BOSTON (AP) - The U.S. Department of Justice has asked a federal judge to order Harvard University and two men accused of mismanaging an economic reform program in Russia to repay the government $102 million.
The government sued two years ago, alleging that staff of the now-defunct Harvard Institute for International Development had invested in companies directly affected by advice they gave the Russian government as part of a U.S.-backed program to help Russia's transition to capitalism.
After settlement talks broke down, the Justice Department filed papers in federal court Wednesday asking U.S. District Judge Douglas Woodlock to decide the case without going to trial. Harvard lawyers also have requested a quick ruling.
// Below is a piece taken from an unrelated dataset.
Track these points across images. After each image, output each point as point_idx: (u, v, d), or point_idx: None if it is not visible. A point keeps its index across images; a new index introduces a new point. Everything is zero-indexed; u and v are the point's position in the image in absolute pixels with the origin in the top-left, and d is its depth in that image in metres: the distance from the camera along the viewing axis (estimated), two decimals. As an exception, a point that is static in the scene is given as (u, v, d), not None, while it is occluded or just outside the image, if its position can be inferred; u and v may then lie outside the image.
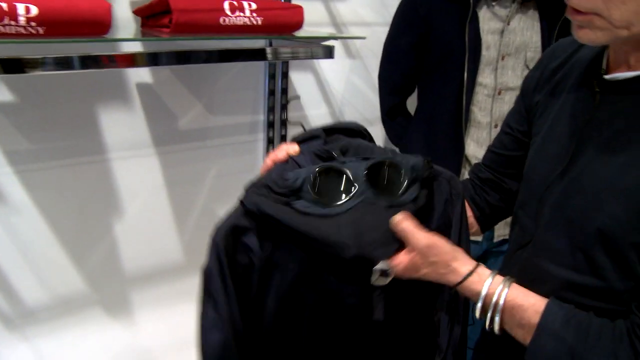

The allegations focus on Andrei Shleifer, an economics professor at Harvard, and Jonathan Hay, Shleifer's former deputy at the Harvard Institute for International Development.
Federal prosecutors say the two men ignored signed agreements and basic ethics when they invested hundreds of thousands of dollars in companies affected by the advice they were giving. The Harvard institute had received $40 million in federal funds to advise Russia on privatization, capital markets and legal reform after the fall of the Soviet Union in 1991.
Lawyers for Harvard say personal investments by the institute's staff did not violate the university's agreements with the U.S. government.
Harvard spokesman Joe Wrinn said the university views the government's allegations ``as overreaching and without legal merit.''
Both Shleifer and Hay were removed from the Russia program in 1997, and the institute was disbanded in 2000.
According to court documents, Shleifer in 1994 invested about $464,000 in Russian oil companies, equities, and government securities. Hay allegedly invested $20,000 in a mutual fund that invested in Russian equities, and also wrote Shleifer a check for $66,000 for other Russian investments. Hay was dismissed by the school.